:: Passage for review ::
<<<<
# Anybody up for a little game of "What are we"?



## nabisho (Nov 18, 2004)

Make your best guess - our nest got built in somebody's stove pipe and we had to get kicked out of there. But we are all together and all going to be just fine with a couple months of good food and care. That little fellow in front isn't exactly one of us he's our new pigeon friend just hamming it up for the camera with us.

NAB


----------



## mr squeaks (Apr 14, 2005)

Looks like some type of Owl, Nab... Falcon? Hawks?

Definitely a predator of some kind...

They are sure cute! What is their story?

Hugs and Scritches

Shi


----------



## TheSnipes (Apr 9, 2007)

Baby birds?


----------



## mr squeaks (Apr 14, 2005)

TheSnipes said:


> Baby birds?


Now THAT'S really GOOD, Snipes! I bet that's JUST what they are! 

Fuuuuunnnyy!

Shi

P.S. You WIN! ROFL


----------



## mr squeaks (Apr 14, 2005)

Thanks to "a certain member," I think I will choose FALCONS...



Shi


----------



## Charis (Feb 11, 2007)

I'm going to vote, baby birds of prey.


----------



## Maggie-NC (Jun 22, 2005)

Owls? Whatever, they are so cute. Probably the only time in that lil pigeons life he is safe sitting beside a raptor.


----------



## kittypaws (Sep 18, 2005)

Eagles??


----------



## pigeon kid (May 19, 2007)

i think they are peregrine falcons


----------



## Skyeking (Jan 17, 2003)

Definitely looks like a bird of prey.

How about a clue,.....like.... what do they eat?


----------



## pigeonmama (Jan 9, 2005)

Are they baby Kestrels (sparrow hawks)?
Daryl


----------



## nabisho (Nov 18, 2004)

*Clue*

Right now they are eating a fine sliced liver and supplement diet, but they will grow up and like small rodents and big bugs best.

NAB


----------



## nabisho (Nov 18, 2004)

*You got it*



pigeonmama said:


> Are they baby Kestrels (sparrow hawks)?
> Daryl


That's them all right - there's 5 of them in that basket one is a little shy and tries to hide under everybody.

NAB


----------



## pigeonmama (Jan 9, 2005)

I'm sticking with my answer.
Daryl


----------



## Charis (Feb 11, 2007)

What's her prize?


----------



## nabisho (Nov 18, 2004)

*How about a nice picture of what they will look like when we release them*

They will grow up to look just like this little fellow that we released back in 2006.

NAB


----------



## Skyeking (Jan 17, 2003)

Thanks NAB, he is so good looking!


----------



## Maggie-NC (Jun 22, 2005)

What a handsome bird. They really are small.
>>>>
:: Work instruction ::
Summarize the "What are we" forum thread in two sentences.

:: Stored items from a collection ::
<<<<
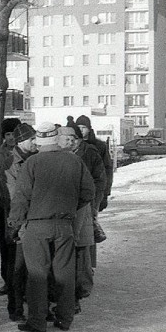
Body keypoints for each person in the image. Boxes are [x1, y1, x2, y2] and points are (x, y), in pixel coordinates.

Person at [8, 122, 95, 332]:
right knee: (64, 273)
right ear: (56, 139)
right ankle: (65, 318)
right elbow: (88, 192)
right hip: (65, 225)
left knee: (37, 275)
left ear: (39, 140)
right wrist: (70, 208)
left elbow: (21, 198)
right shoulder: (75, 161)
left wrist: (15, 224)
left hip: (37, 226)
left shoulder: (32, 163)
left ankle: (37, 321)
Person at [61, 123, 106, 313]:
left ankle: (82, 287)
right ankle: (70, 289)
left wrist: (95, 204)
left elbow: (100, 179)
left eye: (73, 138)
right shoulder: (57, 156)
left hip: (83, 207)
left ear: (78, 139)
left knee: (82, 247)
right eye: (67, 138)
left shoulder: (90, 153)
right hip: (65, 209)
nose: (70, 141)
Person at [4, 122, 37, 322]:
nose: (35, 142)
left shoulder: (37, 159)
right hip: (18, 221)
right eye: (31, 139)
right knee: (17, 267)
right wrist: (15, 225)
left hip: (33, 219)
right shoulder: (11, 163)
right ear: (21, 141)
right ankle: (15, 307)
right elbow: (15, 196)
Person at [0, 118, 21, 296]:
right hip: (0, 205)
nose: (11, 138)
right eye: (8, 134)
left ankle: (20, 281)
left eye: (14, 134)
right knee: (5, 243)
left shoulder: (26, 152)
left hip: (20, 205)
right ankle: (8, 280)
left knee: (19, 244)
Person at [75, 115, 112, 243]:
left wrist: (105, 194)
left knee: (91, 227)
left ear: (89, 129)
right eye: (78, 127)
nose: (81, 130)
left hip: (95, 191)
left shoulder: (99, 146)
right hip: (79, 192)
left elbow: (106, 171)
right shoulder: (73, 146)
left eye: (83, 127)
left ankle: (90, 260)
>>>>
:: Answer section ::
nabisho asks forum members to guess what kind of birds were kicked out of a nest built in a stove pipe, noting that the little one in front is a pigeon friend. After guesses of owls, falcons, hawks, and eagles, and a clue that they eat liver now but will prefer small rodents and big bugs, pigeonmama's guess of baby kestrels (sparrow hawks) is confirmed, with five of them in the basket.